At the moment, our aging populations are requiring more intensive care, as there is a national nursing shortage. The tasks HR and facility managers are facing seem bleak. Finding the right candidate who can uphold the highest clinical standards can be a challenge, to say the least.
In the meantime, the long-term care industry is making do with 'warm body' hiring, which represents more than a management question. It begs the question – Is it a direct danger to the welfare of residents?
The field of nursing home employment needs a specialized approach that combines advanced technical expertise with a level of 'vigilance intelligence.' Often, the first casualty is proactive care when staffing levels decline or the quality of hires drops.
Here are some strategic hiring practices that you should consider to develop a team that safeguards both your residents and your facility's image and reputation.
Vetting for 'Vigilance Intelligence'
Technical certifications, a CNA or LPN license, for example, are only the start.
The most successful geriatric hires are those who have 'vigilance intelligence,' or the ability to enforce care protocols using active monitoring, analyzing, and acting upon any information that points to a threat. It also improves security and aids decision-making. In the interviewing process, move past basic behavioral questions and ask situational judgment tests.
For example, have candidates prioritize a list of tasks with administrative and direct patient care duties, such as 'repositioning' of a non-ambulatory resident.Repositioning is not a 'soft' thing; it is a clinical imperative that must be done. Failure to move a sedentary patient frequently is the cause of skin breakdown in clinical settings.
A quality hire knows this: these everyday moves are their initial line of defense against debilitating injuries.
Screening for Pressure Care Competency
Nursing home bed sores overview is one of the most accurate barometers of a nursing home's quality of care, as it relates to skin health.
Surveillance becomes the first thing to be neglected when a facility is understaffed or staffed by poorly trained employees. As a result, pressure ulcers develop, which can rapidly progress into infection. These situations can escalate to life-threatening conditions and lawsuits for the organizations involved.
Because skin neglect has such high legal and financial stakes, recruitment should favor candidates trained in pressure management.
Families who learn that a loved one has been hurt because the staff failed to monitor them properly frequently seek a nursing home bed sores overview to see if the facility met the standard of care necessary to keep residents healthy.
By hiring professionals who are already certified in wound care or specialized geriatric skin health, you greatly minimize the risk of avoidable crises and the liability that results from them.
Hiring for 'Emotional Durability' and Culture Fit
Burnout accounts for most turnover in nursing homes, while a high turnover rate is considered the best indicator of patient neglect.
To address this, recruiters need to look for 'emotional durability.' Recruit those with established longevity in past positions and the ability to provide truly genuine geriatric care.
Assess their empathy in the interview using role-playing scenarios.
A caregiver with high emotional intelligence is particularly astute in picking up on the subtleties of resident distress, a subtle change in the color of a resident's skin, a change in localized heat, or heightened agitation, long before these issues become acute emergency room issues.

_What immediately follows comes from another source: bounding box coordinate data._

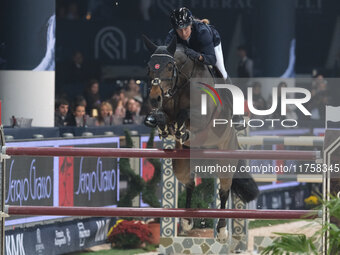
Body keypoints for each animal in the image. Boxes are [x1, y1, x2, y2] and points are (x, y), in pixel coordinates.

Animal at [142, 34, 258, 241]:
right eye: (149, 66)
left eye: (169, 67)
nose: (154, 98)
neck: (181, 83)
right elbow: (164, 117)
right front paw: (165, 126)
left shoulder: (201, 115)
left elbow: (185, 114)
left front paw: (181, 129)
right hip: (182, 165)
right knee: (189, 183)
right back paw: (187, 221)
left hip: (225, 160)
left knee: (223, 191)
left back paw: (222, 231)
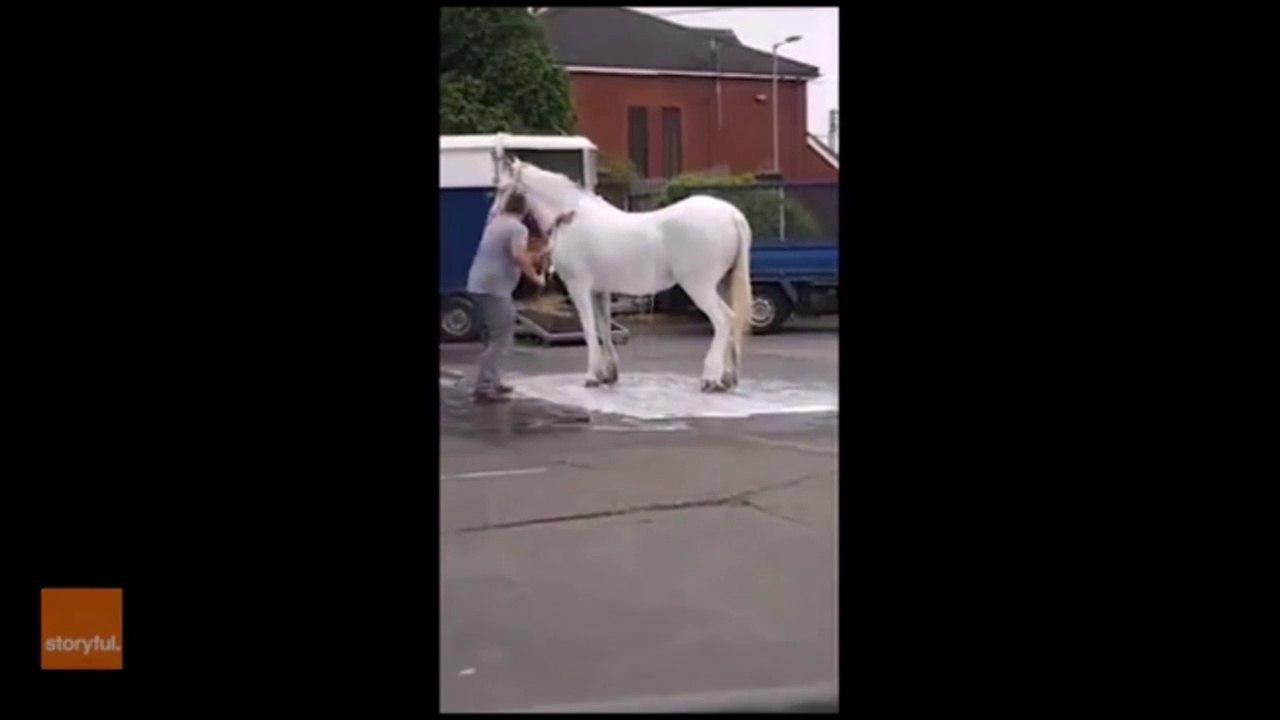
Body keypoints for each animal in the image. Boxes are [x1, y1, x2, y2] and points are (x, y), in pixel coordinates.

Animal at [491, 155, 753, 393]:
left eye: (502, 187)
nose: (493, 215)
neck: (571, 216)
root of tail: (732, 215)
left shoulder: (579, 287)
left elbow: (589, 328)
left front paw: (592, 376)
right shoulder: (600, 290)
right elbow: (604, 327)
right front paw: (609, 375)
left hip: (699, 286)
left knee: (723, 320)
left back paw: (709, 379)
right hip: (721, 285)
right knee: (733, 320)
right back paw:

Hiring for culture fit will help to make sure your team is supportive of one another and minimizes those 'fatigue errors' that result in safety checks not being completed.
When HR Practices Should Employ Recruitment Technology to Ensure Compliance
At a high-volume hiring shop, manual screening can even create 'compliance drift' with time.
It's no secret that AI and Applicant Tracking Systems (ATS) are revolutionizing recruitment, and that these applications are paramount in healthcare, as Onrec has consistently featured how AI and ATS are revolutionizing recruitment. Use an ATS tool to automate license and background checks so that no candidate with bad behavior or license suspension slips through the cracks.
Also, try to hire 'tech-literate' employees. Nurses of today use Electronic Health Records (EHRs) to record the state of hydration, movement schedules, and more.
Hiring staff members capable of reliably and continuously using these digital tools establishes a 'paper trail of care' that safeguards the facility for audits and ensures that every resident's needs are being addressed immediately.
Using a 'Quality-First' Onboarding Process
You don't terminate the hiring process when the document is signed. The first 90 days of a nursing home staff member's career are the most critical for establishing safety expectations.
There are lots of things that should go into a solid onboarding process:
➔ Shadowing with Senior Mentors-Match new employees with 'safety champions' with a zero-incident history in skin care and fall prevention.
➔ Practical Competency Check-offs-In advance of working at the front line, a new hire should be able to show they can perform high-risk tasks, such as using a Hoyer lift or recognizing Stage 1 pressure markers.
➔ All new hires need to know in writing what should be reported and how to file a report.
Conclusion
There's so much more to hiring nursing home staff than looking at a resume and matching the job description.
You need to look further into valid skills to ensure the right people can do the job. Emotional resilience, intelligence, common sense, and vigilance – all these will help you in having a team that's ready to deliver the level of care each and every one of your residents deserves (and needs).
The most expensive hire – as it turns out – is the one that's left unqualified. And this has to do with the fact that the cost of clinical neglect always trumps the costs you pay in the recruitment process.